Senior Ekonom BCA Barra Kukuh Mamia mengungkapkan penurunan aktivitas di Tiongkok, setelah tampaknya mengalami perubahan pada kuartal III-2023. Hal ini mempengaruhi kinerja ekspor Indonesia.
"Perlambatan manufaktur (dengan PMI pada tanggal 23 November sebesar 49,4) berdampak negatif pada ekspor baja dan nikel (RI), sementara peningkatan ekspor timah hanya mencerminkan larangan penambangan timah di Myanmar yang mengalihkan permintaan ke Indonesia," kata Barra.
Data BPS memperlihatkan barang besi dan baja mengalami penurunan sebanyak 6,82% secara bulanan (month to month/mtm), kemudian nikel dan barang daripadanya turun 17,16% (mtm), serta ampas dan sisa industri makanan turun 27,8% (mtm).
Sementara itu, dampak dari AS, terjadi karena aktivitas ekonominya yang masih ditopang oleh sektor jasa. Membuat permintaan barang-barang impor dari luar negeri, termasuk dari Indonesia belum signifikan.
Hal ini diungkapkan oleh Kepala Badan Kebijakan Fiskal, Kementerian Keuangan, Febrio Kacaribu. Menurutnya, meskipun perekonomian Amerika Serikat (AS) dalam tren menguat, impor AS dari global secara keseluruhan masih terkontraksi.
"Hal ini terutama karena tren penguatan ekonomi AS lebih ditopang oleh sektor jasa domestik," kata Febrio dalam pernyataan resmi Jumat (17/11/2023).
Terbukti, nilai ekspor Indonesia ke AS terkontraksi sebesar -0,51% (mtm). Febrio juga melihat perlambatan aktivitas ekonomi di kawasan ASEAN, yang menyebabkan ekspor ke Singapura dan Malaysia terkontraksi masing-masing sebesar 4,73% dan 2,28% (mtm).
Ekonom Senior Bambang Brodjonegoro menuturkan pelemahan ekonomi global menjadi tantangan kinerja perdagangan RI ke depan. Penurunan surplus ke kisaran US$ 2,41 miliar pada November 2023 ini dipicu oleh faktor pelemahan ekonomi global.

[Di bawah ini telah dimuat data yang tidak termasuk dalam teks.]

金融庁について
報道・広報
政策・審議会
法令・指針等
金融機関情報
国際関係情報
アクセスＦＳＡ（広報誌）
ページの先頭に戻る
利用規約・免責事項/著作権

"Kemudian, faktor kedua, tren penurunan harga komoditas yang sudah terjadi pada awal tahun ini akhirnya menunjukkan dampak kepada surplus kita," ujar Bambang kepada CNBC Indonesia.

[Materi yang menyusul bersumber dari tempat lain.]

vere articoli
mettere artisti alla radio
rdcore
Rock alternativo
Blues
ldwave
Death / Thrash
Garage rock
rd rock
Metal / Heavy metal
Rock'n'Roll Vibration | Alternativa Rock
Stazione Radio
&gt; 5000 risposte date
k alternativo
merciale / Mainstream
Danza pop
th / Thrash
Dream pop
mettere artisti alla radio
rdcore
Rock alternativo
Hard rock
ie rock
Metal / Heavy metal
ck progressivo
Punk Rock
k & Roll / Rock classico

Kondisi ini menunjukkan kerawanan, karena menurut Bambang Indonesia masih bergantung pada ekspor sumber daya alam. Terbukti, komoditas unggulan RI seperti minyak kelapa sawit dan nikel melemah di tengah kondisi ekonomi global yang melambat. Bambang optimistis surplus masih dapat berlanjut hingga Desember 2023.
Namun, dia tidak menjawab potensi surplus tahun depan. Bambang hanya mengingatkan bahwa pelemahan ekonomi global diprediksi masih berlanjut hingga 2024 karena sejumlah sentimen seperti suku bunga tinggi di negara maju. "Berarti untuk menjaga performance 2024, kita harus memperhatikan negara tujuan ekspor, dalam hal ini, utamanya China, India, nomor 3 adalah AS," kata Bambang.

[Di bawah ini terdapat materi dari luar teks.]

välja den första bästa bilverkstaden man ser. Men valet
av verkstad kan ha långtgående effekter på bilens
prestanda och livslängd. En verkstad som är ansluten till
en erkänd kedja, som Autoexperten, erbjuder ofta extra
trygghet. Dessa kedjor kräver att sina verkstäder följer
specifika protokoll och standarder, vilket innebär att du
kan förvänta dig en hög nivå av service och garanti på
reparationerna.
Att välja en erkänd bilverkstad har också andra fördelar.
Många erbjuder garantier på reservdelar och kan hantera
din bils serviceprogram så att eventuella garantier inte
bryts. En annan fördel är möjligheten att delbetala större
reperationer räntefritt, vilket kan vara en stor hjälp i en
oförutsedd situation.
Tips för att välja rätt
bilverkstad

Dia meyakini India bisa menjadi pasar ekspor besar RI menggantikan China. Pasalnya, kata Bambang, ekonomi India tercatat melesat dibandingkan mitra dagang RI lainnya. "Kalau mereka tumbuh 6-7%, sementara India masih mengimpor palm oil kita, maka ini bisa menjadi solusi," ujarnya.
Untuk mengurai persoalan tekanan ekspor 2024, pemerintah pun berencana menggelar Outlook Perekonomian Indonesia 2024 akhir pekan ini, Jumat (22/12/2023). Agenda penghujung tahun itu digelar oleh Kementerian Koordinator Bidang Perekonomian dan dihadiri Presiden Joko Widodo beserta jajaran menteri ekonominya. Para pakar dan ahli di bidang ekonomi pun turut dihadirkan.
Ada banyak hal yang akan dibahas dalam acara tersebut, mulai dari proyeksi ekonomi global dan domestik tahun depan, strategi kebijakan untuk mendorong pertumbuhan ekonomi yang berkelanjutan, termasuk di sektor perdagangan, hingga sinergi kebijakan fiskal, moneter, dan sektor keuangan untuk menjaga ketahanan ekonomi Indonesia di tengah dinamika global.